During the first weeks of my internship, I was asked to put together a presentation about my project and what I was studying. When I went to introduce the topic I realized I knew very little about oysters and their role in local ecosystems, and the more I learned, the more I was amazed. Did you know that one oyster can filter up to 50 gallons of water a day? Or that oysters form oyster reefs which protect coastlines from storms and act as habitat for many other marine organisms? The more I learned, the more excited I was, but I finished my internship and figured that was it for me and oysters. Then this year I joined AmeriCorps Cape Cod.
As a new ACC member I knew I wanted to serve at an organization that worked in marine conservation for my independent placement (IP). What I didn’t know was that on Cape Cod, marine conservation often means shellfish in one way or another. And so a few weeks in I found out that I was going to be serving with Falmouth Marine and Environmental Services on their shellfish propagation projects. Just like that, oysters found me again. This time they were joined by quahogs and scallops too! I figured this IP would be a good opportunity to use my oyster knowledge from my previous internship, but that I would never really be interested in shellfish.

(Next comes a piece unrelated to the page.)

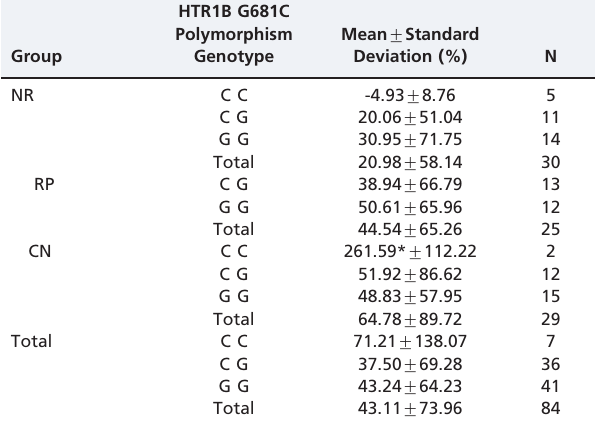
Table 5 - A comparison of the cortisol maximal percent of variation among the eight subgroups based on the three groups of subjects and the HTR1B G681C polymorphism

I started off the year by designing lesson plans to teach Falmouth 3rd graders about shellfish and their role in local ecosystems. Along the way I learned even more about shellfish, how they improve water quality, provide a local food source, and stimulate the local economy. Then while I worked with the Falmouth teachers and administrators to plan a time to start teaching these lessons, I was out in the field maintaining oyster farms, overwintering some oysters and quahogs, and seeding others. In March I finally went to my first classroom with a box of oysters and started teaching about these crazy little organisms. Explaining to the kids how oysters live and the services they provide us, I felt so much pride. Both in the program that I had helped create, and in the oysters themselves. Much to my surprise, I had come to love oysters.

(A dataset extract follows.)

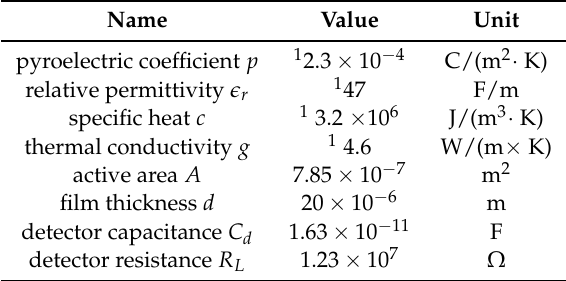
Table 1. Parameters of the LiTaO 3 thin film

As I have started to look for jobs for next year, my AmeriCorps Cape Cod experience has certainly changed my outlook on my future career. I am still interested in colorful, tropical coral reefs, but now I am also genuinely excited about shellfish and their potential as an alternative solution for nitrogen remediation. The opportunities that I have had to experience a wide range of natural resource management and environmental education projects have helped me see what kinds of positions are out there, and think about what might be a good fit for me going forward. It is especially exciting to know that you do not have to move to the tropics to be able to find opportunities for marine conservation. So thank you to oysters for following me until I loved you, and thank you to ACC for helping me get there.